Warning for Australia
As technology continues to be used to cause harm on a devastating scale, there are warnings that similar threats playing out in Ukraine could manifest elsewhere.
“The most sophisticated threats that we see (in Ukraine) many have not yet been exported outside of that theatre, but many have and many more will,” Ash Alexander-Cooper OBE, the Vice President of EMEA & APAC at Dedrone by Axon and former specialist military unit commander in the British Armed Forces, told news.com.au.
“We have to assume in Australia that what we see in Ukraine in the way that the technology is being employed to do harm, are things that we should anticipate might well be a threat that Australia’s home bases and civilian population could expect to see in the future.”
“So it is a cat-and-mouse game where all companies that are providing airspace security solutions and counter drone solutions have to keep up with that evolving threat.”
Dedrone, a US-based company and leading provider of airspace security solutions around the world, has also been selected for Line of Effort 2 in Project LAND 156.
“For us … and for everybody that involves (providing) dismounted capability for soldiers, which includes non-kinetic effectors, kinetic effectors I believe, body-worn and portable systems. And we’ve got a couple of solutions that are in play with that,” said Mr Alexander-Cooper.
“So we’re just waiting for that phase of testing and evaluation to begin, and we’re excited to be to be part of that.”
The company, which also helps protect urban areas, stadiums, and airports, is already deployed in every state and territory in the country, providing Australia’s first national CUAS network.
“We’ve got everything from DedronePortable … which comes with stand-alone battery power if you’re deploying somewhere where there’s no fixed power. It’s good for SES or emergency services deployments or militaries that are deploying into places where they may be on a front line where there is no infrastructure,” he said.

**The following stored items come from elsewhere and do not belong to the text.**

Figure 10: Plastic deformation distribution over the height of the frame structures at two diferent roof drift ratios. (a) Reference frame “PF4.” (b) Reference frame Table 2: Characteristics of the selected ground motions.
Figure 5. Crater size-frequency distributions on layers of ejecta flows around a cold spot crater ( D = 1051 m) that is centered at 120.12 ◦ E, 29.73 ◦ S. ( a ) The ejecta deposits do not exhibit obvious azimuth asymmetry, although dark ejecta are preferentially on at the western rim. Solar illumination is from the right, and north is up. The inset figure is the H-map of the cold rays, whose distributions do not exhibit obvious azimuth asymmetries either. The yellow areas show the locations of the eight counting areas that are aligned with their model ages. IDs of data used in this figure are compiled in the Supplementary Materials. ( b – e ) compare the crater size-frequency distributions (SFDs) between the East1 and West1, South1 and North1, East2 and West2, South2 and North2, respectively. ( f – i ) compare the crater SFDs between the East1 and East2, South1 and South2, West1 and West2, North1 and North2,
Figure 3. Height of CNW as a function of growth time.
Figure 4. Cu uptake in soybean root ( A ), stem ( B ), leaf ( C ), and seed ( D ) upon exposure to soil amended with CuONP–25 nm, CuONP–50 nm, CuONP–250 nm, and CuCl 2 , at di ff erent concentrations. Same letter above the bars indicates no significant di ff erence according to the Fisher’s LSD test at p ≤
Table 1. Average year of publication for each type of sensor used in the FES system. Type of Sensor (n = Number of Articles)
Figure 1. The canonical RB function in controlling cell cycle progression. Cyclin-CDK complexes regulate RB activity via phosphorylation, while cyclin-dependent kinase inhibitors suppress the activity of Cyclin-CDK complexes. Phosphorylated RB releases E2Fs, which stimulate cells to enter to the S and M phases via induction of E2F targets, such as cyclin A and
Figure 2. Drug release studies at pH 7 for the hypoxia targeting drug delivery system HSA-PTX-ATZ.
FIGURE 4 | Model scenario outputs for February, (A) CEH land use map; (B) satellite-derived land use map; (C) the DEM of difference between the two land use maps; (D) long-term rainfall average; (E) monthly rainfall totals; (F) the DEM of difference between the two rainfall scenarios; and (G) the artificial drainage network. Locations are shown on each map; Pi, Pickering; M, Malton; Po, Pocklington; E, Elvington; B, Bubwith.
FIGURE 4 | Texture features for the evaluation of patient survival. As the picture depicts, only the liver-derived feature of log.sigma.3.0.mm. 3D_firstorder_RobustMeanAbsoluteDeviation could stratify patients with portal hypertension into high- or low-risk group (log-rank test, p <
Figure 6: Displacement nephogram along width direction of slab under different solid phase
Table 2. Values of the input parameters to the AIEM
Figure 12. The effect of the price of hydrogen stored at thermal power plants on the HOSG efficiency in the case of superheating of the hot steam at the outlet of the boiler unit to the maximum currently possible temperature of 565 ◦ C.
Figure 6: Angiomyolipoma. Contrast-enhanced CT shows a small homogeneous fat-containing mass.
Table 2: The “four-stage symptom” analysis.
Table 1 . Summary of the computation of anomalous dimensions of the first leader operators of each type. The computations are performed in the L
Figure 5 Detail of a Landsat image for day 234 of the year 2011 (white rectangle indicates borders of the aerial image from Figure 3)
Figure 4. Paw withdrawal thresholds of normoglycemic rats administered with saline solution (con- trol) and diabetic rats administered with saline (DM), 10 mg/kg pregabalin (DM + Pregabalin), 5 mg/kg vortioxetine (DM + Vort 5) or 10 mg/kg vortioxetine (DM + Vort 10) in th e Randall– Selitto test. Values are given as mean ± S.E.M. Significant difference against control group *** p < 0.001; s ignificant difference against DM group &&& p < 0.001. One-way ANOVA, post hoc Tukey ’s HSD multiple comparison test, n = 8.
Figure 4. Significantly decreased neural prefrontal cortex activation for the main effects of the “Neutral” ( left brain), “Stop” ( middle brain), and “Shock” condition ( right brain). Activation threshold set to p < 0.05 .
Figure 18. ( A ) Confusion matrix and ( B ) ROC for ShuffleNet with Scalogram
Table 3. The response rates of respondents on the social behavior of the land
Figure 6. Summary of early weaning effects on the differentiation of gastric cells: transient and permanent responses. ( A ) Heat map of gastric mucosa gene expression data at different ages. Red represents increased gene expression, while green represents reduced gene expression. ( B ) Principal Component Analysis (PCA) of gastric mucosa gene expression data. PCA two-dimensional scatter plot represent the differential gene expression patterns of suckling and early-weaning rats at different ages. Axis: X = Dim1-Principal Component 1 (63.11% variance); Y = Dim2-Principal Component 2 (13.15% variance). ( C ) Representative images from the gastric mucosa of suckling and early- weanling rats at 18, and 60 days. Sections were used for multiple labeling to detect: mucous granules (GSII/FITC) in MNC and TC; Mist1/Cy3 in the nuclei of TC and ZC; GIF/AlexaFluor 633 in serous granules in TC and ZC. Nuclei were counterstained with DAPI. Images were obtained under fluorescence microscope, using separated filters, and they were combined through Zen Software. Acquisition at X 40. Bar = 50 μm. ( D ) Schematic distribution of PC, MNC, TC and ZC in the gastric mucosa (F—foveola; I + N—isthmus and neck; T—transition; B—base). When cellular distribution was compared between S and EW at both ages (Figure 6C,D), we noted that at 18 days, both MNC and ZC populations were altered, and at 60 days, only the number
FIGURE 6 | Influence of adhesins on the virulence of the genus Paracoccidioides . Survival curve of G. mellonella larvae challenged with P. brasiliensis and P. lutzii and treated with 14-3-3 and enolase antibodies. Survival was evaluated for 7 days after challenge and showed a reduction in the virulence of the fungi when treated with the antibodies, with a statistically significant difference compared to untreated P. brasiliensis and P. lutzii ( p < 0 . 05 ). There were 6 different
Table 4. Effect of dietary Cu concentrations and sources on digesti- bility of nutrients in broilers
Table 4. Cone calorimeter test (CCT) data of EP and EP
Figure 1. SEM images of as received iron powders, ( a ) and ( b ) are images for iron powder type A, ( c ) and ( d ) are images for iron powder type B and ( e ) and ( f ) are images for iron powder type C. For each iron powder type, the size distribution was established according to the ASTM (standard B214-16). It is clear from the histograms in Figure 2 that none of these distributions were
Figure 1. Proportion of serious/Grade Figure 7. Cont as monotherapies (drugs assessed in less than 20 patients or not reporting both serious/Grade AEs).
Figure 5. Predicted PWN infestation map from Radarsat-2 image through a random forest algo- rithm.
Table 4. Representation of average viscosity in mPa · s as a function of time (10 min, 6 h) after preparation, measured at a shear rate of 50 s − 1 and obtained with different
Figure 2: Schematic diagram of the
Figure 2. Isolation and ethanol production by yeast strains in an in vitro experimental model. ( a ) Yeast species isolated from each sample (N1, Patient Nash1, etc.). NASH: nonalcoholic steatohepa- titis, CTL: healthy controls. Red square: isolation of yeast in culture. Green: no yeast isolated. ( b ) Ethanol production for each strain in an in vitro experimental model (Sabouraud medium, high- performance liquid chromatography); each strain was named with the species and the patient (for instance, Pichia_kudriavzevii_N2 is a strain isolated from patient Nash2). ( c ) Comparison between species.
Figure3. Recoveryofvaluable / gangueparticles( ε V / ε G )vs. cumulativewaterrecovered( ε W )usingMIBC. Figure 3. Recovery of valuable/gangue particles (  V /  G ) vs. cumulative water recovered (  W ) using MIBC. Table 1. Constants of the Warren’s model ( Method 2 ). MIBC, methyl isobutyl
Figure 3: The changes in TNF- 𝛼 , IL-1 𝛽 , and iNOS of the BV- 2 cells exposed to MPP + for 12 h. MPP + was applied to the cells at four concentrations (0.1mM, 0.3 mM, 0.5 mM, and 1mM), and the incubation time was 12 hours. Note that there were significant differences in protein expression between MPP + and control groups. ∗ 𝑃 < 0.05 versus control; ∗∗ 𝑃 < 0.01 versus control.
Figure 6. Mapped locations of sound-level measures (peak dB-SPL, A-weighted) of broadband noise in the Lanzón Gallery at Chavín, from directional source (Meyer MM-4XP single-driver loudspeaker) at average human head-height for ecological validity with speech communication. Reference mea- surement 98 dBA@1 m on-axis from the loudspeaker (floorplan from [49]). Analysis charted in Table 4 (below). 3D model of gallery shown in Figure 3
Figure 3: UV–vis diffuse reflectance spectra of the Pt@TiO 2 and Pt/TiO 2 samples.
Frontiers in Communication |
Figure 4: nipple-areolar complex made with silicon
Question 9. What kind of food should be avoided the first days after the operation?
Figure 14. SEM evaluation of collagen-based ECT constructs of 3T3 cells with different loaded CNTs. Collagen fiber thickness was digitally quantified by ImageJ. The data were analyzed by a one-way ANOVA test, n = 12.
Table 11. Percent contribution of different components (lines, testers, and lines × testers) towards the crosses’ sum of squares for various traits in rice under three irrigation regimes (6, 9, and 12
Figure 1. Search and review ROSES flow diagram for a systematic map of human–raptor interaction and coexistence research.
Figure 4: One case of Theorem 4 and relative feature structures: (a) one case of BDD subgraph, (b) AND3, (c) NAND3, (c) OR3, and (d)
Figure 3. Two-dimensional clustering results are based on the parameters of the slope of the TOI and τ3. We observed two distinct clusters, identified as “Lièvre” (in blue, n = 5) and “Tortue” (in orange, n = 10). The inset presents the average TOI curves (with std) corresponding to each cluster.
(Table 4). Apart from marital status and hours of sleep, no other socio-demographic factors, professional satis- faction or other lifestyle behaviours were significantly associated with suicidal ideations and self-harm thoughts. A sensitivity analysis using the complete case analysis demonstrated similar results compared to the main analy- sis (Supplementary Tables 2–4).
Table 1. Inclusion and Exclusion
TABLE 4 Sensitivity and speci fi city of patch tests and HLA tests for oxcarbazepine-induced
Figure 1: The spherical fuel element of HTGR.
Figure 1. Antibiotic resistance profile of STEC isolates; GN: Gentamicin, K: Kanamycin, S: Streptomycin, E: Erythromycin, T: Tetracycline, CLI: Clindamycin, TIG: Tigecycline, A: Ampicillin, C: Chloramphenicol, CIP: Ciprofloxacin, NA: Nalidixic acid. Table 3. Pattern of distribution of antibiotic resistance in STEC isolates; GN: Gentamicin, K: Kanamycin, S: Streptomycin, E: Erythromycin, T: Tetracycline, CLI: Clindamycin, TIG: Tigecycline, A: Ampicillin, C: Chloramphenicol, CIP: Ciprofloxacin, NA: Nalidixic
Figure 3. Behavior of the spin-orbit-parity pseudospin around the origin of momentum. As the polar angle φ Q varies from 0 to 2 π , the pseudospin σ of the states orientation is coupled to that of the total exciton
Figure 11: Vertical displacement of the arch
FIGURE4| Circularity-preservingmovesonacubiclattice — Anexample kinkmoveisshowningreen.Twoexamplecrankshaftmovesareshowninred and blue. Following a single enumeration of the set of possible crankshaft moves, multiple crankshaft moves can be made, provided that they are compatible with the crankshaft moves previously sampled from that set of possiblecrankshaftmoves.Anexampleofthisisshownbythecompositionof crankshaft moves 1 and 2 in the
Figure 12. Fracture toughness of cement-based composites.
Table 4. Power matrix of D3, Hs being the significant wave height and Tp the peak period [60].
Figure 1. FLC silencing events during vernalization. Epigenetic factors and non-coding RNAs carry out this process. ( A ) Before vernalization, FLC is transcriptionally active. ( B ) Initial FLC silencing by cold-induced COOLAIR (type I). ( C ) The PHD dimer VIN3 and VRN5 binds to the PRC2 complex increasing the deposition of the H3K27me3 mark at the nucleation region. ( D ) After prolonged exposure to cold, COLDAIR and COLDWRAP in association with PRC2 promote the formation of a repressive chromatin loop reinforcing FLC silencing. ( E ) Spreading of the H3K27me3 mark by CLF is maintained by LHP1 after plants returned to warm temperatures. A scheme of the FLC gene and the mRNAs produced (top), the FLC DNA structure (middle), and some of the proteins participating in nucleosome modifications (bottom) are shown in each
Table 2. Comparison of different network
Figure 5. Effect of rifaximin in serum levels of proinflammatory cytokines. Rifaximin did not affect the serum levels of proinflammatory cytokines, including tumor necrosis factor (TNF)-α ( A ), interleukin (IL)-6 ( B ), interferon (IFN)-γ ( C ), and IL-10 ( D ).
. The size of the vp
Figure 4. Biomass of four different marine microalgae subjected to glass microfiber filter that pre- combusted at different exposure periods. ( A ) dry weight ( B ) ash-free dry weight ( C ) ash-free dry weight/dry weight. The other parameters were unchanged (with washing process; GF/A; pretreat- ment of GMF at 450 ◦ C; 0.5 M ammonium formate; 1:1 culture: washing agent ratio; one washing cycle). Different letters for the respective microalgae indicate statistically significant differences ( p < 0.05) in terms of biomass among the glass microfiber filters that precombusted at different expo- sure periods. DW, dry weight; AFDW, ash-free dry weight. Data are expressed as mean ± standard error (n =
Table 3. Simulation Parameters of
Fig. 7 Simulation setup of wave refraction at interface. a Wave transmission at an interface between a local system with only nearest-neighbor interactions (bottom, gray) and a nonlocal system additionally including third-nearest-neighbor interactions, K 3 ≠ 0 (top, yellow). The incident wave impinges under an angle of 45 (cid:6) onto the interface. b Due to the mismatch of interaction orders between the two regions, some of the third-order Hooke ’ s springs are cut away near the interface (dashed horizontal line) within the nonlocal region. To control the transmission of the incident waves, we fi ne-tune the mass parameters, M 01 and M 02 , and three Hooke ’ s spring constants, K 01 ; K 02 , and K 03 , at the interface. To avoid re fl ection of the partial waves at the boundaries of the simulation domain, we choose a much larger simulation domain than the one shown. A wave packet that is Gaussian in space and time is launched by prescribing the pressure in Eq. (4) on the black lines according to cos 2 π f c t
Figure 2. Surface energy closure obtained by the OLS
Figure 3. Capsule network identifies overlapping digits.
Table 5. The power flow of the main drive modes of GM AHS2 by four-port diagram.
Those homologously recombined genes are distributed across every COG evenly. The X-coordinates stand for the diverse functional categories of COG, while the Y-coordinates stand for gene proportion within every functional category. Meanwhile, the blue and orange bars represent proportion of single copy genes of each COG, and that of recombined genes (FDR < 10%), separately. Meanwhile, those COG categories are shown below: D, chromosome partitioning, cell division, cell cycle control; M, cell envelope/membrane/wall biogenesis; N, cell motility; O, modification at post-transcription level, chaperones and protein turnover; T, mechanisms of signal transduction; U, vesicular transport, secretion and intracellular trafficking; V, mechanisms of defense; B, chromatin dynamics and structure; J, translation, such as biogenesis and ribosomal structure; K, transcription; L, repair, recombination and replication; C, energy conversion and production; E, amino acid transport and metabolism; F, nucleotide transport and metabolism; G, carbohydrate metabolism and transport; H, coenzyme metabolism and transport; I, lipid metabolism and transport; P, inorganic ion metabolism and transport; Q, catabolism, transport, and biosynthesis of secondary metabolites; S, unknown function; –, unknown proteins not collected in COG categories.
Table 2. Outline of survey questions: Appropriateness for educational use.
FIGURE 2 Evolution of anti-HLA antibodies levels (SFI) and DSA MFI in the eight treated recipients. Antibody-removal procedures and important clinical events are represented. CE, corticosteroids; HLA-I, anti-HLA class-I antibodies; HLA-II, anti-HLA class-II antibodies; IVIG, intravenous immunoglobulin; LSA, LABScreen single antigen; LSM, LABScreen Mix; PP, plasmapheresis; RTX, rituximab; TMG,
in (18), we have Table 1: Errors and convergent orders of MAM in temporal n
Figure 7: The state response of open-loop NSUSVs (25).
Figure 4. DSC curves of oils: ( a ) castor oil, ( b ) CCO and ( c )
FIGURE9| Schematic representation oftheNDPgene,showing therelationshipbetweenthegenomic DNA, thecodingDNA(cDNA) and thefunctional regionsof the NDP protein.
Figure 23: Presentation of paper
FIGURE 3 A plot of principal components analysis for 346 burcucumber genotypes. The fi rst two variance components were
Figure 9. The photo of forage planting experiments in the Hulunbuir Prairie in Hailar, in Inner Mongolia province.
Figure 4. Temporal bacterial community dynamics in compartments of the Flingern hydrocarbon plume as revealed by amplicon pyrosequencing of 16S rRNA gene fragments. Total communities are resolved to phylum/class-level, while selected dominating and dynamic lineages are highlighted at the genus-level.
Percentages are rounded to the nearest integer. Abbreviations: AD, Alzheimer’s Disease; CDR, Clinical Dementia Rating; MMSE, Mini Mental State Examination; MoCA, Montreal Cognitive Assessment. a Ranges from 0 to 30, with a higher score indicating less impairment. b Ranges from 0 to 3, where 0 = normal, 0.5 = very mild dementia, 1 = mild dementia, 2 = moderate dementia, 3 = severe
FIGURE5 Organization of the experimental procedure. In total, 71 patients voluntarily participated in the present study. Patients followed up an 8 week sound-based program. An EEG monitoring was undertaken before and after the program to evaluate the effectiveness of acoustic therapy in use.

“(We also provide) passive RF sensors, all the way through to multi-sensor solutions that are fixed sites.”
‘Proactive’: Australia is leading the way
Mr Alexander-Cooper, who works with a number of nations including New Zealand and Ireland, said Australia “genuinely is really leading the way in many areas in relation to counter-drone thinking”.
“We see a lot of different customers and the way that they’re approaching the problem and Australia is very forward thinking. It’s moving a lot faster than many countries can move.”
He praised the open nature of the systems Australia procures and the nation’s rapid speed of procurement, as evidenced by Project LAND 156, saying “Australia’s talking but then very quickly doing”.
“There are too many countries I worry (and) too many governments that are still just talking every year. In some countries that I won’t name, I have the same conversation probably every six months with the same people saying ‘we’re really going to do this, we really need to do something’ but they don’t actually do something and I worry that there’ll be a big incident and then they’ll do something.”
“It’s a reactive behaviour rather than proactive. So Australia is being very proactive. The 156 program is exciting to see that their ambition is the right level of ambition.”
Looking to the future, Ms Lam-Evans said drone technology will only continue to advance, and while the government’s investment in counter drone technology is “admirable”, continuous investment in needed for Australia to remain a world leader in the space.
“It will be interesting to see over the coming years how modern warfare will continue to evolve and the technologies that it will bring.”